#### [THE PROBLEM]
The response must consist of the records below, copied exactly.

#### [DATA IN THIS EXERCISE]
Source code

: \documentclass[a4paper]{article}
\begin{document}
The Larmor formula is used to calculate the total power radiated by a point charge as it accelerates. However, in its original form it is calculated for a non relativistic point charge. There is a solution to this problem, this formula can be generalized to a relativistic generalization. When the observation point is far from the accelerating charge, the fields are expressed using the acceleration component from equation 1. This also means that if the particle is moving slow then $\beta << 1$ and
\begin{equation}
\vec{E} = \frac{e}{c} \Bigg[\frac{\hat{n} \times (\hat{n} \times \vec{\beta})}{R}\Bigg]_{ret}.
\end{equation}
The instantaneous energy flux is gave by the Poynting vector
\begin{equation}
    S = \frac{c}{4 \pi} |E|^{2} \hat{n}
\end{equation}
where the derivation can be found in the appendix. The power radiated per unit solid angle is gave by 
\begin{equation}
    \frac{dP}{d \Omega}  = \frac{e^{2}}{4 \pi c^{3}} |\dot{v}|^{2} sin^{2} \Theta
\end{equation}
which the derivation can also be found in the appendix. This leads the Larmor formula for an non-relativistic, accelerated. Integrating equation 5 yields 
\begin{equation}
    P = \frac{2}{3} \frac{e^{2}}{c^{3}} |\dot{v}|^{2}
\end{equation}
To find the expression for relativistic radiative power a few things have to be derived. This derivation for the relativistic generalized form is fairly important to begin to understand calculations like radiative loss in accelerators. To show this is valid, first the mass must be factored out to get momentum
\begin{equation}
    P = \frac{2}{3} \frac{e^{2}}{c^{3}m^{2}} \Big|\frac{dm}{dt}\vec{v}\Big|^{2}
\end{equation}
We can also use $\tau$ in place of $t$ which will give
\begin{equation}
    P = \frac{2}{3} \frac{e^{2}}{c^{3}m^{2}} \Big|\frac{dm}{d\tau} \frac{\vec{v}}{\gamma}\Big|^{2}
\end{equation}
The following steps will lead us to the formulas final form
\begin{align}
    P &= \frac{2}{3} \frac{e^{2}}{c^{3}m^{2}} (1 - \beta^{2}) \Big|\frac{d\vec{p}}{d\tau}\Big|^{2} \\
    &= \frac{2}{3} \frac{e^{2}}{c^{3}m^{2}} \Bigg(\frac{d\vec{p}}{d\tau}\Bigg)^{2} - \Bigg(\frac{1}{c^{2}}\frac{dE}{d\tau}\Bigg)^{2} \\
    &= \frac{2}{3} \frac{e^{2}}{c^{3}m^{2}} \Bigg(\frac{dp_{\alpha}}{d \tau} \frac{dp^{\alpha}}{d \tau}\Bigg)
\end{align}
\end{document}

#### [ANSWER BELOW]
Source code

: \documentclass[a4paper]{article}
\begin{document}
The Larmor formula is used to calculate the total power radiated by a point charge as it accelerates. However, in its original form it is calculated for a non relativistic point charge. There is a solution to this problem, this formula can be generalized to a relativistic generalization. When the observation point is far from the accelerating charge, the fields are expressed using the acceleration component from equation 1. This also means that if the particle is moving slow then $\beta << 1$ and
\begin{equation}
\vec{E} = \frac{e}{c} \Bigg[\frac{\hat{n} \times (\hat{n} \times \vec{\beta})}{R}\Bigg]_{ret}.
\end{equation}
The instantaneous energy flux is gave by the Poynting vector
\begin{equation}
    S = \frac{c}{4 \pi} |E|^{2} \hat{n}
\end{equation}
where the derivation can be found in the appendix. The power radiated per unit solid angle is gave by 
\begin{equation}
    \frac{dP}{d \Omega}  = \frac{e^{2}}{4 \pi c^{3}} |\dot{v}|^{2} sin^{2} \Theta
\end{equation}
which the derivation can also be found in the appendix. This leads the Larmor formula for an non-relativistic, accelerated. Integrating equation 5 yields 
\begin{equation}
    P = \frac{2}{3} \frac{e^{2}}{c^{3}} |\dot{v}|^{2}
\end{equation}
To find the expression for relativistic radiative power a few things have to be derived. This derivation for the relativistic generalized form is fairly important to begin to understand calculations like radiative loss in accelerators. To show this is valid, first the mass must be factored out to get momentum
\begin{equation}
    P = \frac{2}{3} \frac{e^{2}}{c^{3}m^{2}} \Big|\frac{dm}{dt}\vec{v}\Big|^{2}
\end{equation}
We can also use $\tau$ in place of $t$ which will give
\begin{equation}
    P = \frac{2}{3} \frac{e^{2}}{c^{3}m^{2}} \Big|\frac{dm}{d\tau} \frac{\vec{v}}{\gamma}\Big|^{2}
\end{equation}
The following steps will lead us to the formulas final form
\begin{align}
    P &= \frac{2}{3} \frac{e^{2}}{c^{3}m^{2}} (1 - \beta^{2}) \Big|\frac{d\vec{p}}{d\tau}\Big|^{2} \\
    &= \frac{2}{3} \frac{e^{2}}{c^{3}m^{2}} \Bigg(\frac{d\vec{p}}{d\tau}\Bigg)^{2} - \Bigg(\frac{1}{c^{2}}\frac{dE}{d\tau}\Bigg)^{2} \\
    &= \frac{2}{3} \frac{e^{2}}{c^{3}m^{2}} \Bigg(\frac{dp_{\alpha}}{d \tau} \frac{dp^{\alpha}}{d \tau}\Bigg)
\end{align}
\end{document}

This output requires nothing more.